Yang menentukannya adalah para ahli (khubara’), bukan
standar yang ditetapkan negara, juga bukan berdasarkan kebiasaan penduduk suatu
negara.
Saat menentukan upah mitsli,
harus diperhatikan tiga hal:
(1) Bila perupahan mendatangkan manfaat, harus dilihat sesuatu yang
manfaatnya menyamai manfaat yang dihasilkan itu.
(2) Bila perupahan mendatangkan kerja, harus dilihat orang yang sepadan
dengan buruh untuk pekerjaan itu.
(3) Dilihat waktu perupahan dan tempatnya, sebab upah itu berbeda-beda karena
perbedaan manfaat, kerja, waktu dan tempat.

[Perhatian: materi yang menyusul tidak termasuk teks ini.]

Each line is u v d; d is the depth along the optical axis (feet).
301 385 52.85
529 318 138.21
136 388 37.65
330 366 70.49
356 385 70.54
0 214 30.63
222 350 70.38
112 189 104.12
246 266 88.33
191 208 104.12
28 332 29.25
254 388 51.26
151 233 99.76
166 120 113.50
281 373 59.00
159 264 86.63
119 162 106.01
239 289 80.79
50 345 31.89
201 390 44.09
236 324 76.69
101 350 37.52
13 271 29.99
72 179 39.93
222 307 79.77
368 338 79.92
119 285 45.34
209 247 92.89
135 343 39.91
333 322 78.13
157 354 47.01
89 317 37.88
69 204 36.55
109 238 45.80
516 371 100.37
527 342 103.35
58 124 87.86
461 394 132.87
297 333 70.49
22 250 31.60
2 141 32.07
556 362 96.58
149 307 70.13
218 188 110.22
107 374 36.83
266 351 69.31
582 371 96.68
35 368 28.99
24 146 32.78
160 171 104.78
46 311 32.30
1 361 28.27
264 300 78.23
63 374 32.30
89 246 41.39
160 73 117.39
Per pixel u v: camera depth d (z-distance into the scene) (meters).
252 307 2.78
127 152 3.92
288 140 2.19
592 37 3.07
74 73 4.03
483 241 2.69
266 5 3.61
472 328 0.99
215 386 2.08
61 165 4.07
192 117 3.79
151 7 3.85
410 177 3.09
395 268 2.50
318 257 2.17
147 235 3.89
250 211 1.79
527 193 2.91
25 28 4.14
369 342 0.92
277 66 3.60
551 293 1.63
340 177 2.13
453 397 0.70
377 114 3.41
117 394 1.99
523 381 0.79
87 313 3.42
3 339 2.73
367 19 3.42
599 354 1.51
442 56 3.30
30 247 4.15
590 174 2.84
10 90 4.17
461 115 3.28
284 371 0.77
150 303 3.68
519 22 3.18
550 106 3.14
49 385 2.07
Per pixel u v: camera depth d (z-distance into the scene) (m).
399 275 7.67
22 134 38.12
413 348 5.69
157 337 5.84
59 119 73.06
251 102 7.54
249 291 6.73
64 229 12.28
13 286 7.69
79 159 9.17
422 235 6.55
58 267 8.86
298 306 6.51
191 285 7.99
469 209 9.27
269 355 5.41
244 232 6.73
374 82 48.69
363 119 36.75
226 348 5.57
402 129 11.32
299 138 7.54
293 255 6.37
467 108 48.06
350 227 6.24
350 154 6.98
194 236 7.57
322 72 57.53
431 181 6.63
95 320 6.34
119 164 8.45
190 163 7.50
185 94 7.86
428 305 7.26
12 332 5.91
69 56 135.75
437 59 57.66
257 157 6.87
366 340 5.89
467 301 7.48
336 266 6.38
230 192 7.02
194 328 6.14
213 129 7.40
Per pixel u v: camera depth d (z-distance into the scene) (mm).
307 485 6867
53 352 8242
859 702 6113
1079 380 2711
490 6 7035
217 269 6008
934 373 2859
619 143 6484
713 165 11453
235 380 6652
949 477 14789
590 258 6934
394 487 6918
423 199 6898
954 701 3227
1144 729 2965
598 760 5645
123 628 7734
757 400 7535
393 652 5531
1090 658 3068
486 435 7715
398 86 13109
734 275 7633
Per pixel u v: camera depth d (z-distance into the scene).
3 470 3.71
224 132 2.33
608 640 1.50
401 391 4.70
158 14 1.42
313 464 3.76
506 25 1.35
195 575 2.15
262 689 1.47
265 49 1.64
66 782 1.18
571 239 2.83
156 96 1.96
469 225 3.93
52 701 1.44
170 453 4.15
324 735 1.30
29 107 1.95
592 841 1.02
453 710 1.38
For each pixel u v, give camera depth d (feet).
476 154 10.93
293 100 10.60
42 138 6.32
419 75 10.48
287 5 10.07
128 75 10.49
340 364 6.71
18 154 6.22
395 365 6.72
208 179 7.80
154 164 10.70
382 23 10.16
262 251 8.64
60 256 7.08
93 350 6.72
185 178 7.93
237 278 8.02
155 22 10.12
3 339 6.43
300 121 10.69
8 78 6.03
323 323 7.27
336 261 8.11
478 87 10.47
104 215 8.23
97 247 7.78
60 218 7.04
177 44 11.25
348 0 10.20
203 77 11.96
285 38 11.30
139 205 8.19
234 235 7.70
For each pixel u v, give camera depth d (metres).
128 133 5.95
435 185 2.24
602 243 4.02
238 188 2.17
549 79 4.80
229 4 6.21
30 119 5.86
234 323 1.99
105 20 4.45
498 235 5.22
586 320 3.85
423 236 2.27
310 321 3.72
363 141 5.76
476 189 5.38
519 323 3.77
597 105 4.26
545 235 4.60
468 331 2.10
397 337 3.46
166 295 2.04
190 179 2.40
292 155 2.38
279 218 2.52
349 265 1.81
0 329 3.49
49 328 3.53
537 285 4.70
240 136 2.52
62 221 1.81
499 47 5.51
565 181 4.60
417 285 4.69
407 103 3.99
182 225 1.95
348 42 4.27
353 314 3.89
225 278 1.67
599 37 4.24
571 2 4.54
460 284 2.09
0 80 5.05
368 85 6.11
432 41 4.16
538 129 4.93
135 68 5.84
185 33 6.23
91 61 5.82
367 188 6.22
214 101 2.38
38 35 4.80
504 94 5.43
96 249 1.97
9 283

Islam memperbolehkan bermuamalah dengan non Islam (nonis) berdasarkan
perbuatan Rasul Shalallahu Alaihi wa Sallam serta ijma sahabat. Rasul Shalallahu
Alaihi wa Sallam pernah mengontark
seorang non muslim (yahudi) sebagai seorang penulis dan non muslim lain sebagai penterjemah. Abu Bakar
dan Umar juga mengontrak seorang nasrani untuk menghitung harta kekayaan.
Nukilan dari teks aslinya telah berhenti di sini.